INPUT RECORDS>
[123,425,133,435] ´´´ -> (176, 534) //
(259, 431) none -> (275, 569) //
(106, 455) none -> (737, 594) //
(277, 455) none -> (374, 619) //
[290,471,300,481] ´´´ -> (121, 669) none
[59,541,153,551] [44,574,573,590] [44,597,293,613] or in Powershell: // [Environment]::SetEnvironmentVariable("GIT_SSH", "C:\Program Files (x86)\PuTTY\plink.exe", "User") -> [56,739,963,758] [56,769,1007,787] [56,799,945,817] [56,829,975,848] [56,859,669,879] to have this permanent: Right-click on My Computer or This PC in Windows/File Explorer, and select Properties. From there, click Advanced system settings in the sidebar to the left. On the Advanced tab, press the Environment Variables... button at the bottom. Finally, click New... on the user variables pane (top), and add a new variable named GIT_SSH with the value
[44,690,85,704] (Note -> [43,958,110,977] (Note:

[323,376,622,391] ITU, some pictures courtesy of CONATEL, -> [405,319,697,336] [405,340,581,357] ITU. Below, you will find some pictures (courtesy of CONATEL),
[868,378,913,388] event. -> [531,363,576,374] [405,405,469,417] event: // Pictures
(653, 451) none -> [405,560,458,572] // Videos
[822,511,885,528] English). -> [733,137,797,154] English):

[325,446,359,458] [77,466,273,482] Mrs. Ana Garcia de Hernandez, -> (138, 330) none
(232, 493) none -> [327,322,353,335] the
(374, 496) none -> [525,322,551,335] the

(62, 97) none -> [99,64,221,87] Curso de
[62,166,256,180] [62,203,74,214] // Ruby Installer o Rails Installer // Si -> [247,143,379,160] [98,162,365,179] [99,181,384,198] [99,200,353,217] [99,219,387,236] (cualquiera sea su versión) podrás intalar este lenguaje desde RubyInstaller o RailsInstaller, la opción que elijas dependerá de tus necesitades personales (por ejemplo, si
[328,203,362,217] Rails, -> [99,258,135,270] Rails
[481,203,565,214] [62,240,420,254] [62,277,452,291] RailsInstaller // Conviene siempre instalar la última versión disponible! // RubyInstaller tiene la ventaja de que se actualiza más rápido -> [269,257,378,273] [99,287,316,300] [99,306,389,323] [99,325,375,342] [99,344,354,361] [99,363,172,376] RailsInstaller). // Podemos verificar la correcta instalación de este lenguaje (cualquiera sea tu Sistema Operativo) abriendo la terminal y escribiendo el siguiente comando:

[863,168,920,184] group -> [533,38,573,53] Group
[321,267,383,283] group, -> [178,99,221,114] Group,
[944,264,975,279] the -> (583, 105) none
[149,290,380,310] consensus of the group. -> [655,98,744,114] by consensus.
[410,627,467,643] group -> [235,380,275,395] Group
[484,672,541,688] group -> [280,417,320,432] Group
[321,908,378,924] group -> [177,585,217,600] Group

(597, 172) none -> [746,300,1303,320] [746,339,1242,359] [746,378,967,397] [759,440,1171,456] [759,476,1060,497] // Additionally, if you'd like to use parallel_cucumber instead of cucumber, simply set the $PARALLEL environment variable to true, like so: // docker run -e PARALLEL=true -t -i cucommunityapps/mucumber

PROBLEM TO SOLVE>
Once you have counted the lines above containing the word "RubyInstaller", state that number and nothing more.

EXERCISE RESPONSE>
2